Not only that, virtual reality simulations give students an immersive experience, placing them right in the room, and according to Demos, “aside from actually being at a patient’s bedside, VR gives students the most realistic experience.”

Alongside the immediate feedback students receive after completing the scenario, the analytics dashboard provides another layer of understanding for students and faculty as it relates to progress towards competency. 

For students, VR “helps them recognize what they don’t know,” and faculty have found the use of analytics helpful in identifying cohort-level trends in competency, which contributes to informed decision-making around curricular and course needs. 

Future plans

Now with over 2,883 hours of simulation delivered via virtual reality and over 300 students enrolled in OMS, the Saint Joseph’s University faculty continues to broaden and expand their use of virtual reality across the nursing programs. 

There are also initiatives to optimize the use of the analytics dashboard further and in the decisions needed to identify appropriate benchmarks for students across different courses. 
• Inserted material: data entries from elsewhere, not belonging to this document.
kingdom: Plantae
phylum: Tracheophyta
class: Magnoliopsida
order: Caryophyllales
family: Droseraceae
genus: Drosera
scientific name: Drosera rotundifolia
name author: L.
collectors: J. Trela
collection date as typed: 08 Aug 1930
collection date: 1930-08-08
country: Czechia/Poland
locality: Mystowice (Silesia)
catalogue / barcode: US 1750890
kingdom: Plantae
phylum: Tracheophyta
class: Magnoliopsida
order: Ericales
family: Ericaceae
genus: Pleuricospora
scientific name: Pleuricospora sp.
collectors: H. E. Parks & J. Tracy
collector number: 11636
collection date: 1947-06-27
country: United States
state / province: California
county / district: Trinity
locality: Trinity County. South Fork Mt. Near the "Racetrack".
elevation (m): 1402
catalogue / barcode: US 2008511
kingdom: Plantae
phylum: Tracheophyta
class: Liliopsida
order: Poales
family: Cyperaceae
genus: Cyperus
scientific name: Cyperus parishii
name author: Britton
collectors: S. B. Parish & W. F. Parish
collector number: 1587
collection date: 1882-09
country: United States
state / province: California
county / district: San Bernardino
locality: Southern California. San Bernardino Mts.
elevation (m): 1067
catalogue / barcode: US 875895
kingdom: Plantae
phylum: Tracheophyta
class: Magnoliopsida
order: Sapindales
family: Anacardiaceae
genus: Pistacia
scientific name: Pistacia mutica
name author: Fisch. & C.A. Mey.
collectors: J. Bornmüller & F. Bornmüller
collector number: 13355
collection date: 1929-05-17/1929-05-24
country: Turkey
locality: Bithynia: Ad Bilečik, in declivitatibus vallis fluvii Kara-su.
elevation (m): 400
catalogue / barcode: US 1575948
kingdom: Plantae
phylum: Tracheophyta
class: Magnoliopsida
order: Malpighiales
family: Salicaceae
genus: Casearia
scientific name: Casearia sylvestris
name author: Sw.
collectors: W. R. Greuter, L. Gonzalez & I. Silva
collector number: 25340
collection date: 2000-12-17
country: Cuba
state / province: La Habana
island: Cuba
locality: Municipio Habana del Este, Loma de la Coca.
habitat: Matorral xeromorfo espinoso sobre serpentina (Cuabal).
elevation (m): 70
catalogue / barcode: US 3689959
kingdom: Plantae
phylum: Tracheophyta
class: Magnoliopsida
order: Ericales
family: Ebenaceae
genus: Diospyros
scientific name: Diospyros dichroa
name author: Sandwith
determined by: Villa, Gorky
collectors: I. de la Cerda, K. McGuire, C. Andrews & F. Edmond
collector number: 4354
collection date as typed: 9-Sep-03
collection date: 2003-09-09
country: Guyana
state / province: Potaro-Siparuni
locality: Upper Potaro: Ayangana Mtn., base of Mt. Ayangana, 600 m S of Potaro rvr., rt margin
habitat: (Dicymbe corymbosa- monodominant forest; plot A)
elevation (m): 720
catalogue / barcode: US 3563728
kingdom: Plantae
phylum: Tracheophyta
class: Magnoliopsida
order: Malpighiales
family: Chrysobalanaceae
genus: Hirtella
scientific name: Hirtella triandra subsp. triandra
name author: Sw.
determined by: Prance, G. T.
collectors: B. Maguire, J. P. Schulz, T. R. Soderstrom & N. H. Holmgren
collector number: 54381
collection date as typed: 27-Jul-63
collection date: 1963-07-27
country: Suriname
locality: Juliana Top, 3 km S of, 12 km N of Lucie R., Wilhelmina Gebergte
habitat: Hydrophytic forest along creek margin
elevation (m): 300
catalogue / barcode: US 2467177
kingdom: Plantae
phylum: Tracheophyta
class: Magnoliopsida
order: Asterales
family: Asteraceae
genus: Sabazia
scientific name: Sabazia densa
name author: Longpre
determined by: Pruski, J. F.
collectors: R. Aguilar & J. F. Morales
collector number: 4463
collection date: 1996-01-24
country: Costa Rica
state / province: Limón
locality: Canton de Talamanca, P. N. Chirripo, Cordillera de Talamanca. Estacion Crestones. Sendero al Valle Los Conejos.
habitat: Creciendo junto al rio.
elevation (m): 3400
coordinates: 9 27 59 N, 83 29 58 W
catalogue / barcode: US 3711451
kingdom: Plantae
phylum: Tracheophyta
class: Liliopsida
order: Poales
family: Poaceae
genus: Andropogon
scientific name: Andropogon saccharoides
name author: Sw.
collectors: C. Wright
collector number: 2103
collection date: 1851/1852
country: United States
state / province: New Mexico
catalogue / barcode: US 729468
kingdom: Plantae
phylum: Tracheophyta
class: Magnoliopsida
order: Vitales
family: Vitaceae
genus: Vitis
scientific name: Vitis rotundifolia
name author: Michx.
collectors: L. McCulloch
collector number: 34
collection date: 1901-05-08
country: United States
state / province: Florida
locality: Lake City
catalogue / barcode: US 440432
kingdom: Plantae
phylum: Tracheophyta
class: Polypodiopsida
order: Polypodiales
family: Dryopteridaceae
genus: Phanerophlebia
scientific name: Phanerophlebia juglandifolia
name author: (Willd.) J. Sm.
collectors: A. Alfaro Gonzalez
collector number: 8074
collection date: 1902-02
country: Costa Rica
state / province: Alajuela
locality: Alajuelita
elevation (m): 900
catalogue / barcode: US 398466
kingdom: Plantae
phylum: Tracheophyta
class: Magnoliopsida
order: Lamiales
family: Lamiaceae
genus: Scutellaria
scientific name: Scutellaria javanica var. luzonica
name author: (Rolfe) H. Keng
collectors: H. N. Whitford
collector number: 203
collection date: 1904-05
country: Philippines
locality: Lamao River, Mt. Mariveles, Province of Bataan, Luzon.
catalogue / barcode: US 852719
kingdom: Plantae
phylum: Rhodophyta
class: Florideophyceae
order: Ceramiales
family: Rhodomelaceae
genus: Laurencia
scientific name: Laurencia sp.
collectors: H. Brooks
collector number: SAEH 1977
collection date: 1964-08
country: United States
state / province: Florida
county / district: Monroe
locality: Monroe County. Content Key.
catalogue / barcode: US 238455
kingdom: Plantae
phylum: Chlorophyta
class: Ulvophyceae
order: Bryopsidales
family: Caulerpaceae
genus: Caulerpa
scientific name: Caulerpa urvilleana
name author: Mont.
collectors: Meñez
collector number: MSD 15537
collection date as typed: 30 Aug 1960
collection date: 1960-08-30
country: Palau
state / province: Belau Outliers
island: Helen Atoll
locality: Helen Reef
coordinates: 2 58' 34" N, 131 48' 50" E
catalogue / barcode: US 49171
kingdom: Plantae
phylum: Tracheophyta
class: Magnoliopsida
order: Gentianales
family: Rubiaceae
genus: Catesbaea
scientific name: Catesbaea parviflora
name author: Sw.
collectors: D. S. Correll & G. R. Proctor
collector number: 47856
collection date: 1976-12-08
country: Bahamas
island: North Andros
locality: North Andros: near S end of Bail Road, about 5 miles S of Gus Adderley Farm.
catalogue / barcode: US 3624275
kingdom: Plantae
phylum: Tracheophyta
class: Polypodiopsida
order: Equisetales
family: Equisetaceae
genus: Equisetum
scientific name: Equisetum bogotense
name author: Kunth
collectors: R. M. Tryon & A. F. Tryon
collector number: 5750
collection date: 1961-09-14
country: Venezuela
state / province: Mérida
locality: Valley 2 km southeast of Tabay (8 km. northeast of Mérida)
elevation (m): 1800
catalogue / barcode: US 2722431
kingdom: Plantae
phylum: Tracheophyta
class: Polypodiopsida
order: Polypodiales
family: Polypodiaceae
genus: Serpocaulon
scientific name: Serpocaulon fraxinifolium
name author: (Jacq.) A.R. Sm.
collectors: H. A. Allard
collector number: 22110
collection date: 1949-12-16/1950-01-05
Using the OMS platform will “be an important part of assessing progression indicators” according to Dr. Fitzgerald, who notes that these benchmarks will support the process of adapting the nursing curriculum to align with the CCNE Essentials. 

For those just starting to consider using virtual reality to support their nursing curriculum, Dr. Fitzgerald has some advice – first decide on goals and outcomes, consider scaling from a smaller pilot, and bring faculty into the fold. 

Be aware of the importance of a structured orientation and prebrief to familiarize students and faculty with any new software, and don’t shy away from hopping into a headset and seeing the impact it can have! 

OMS Multi-Patient scenarios "give students a realistic portrayal of what every day looks like for a practicing nurse.”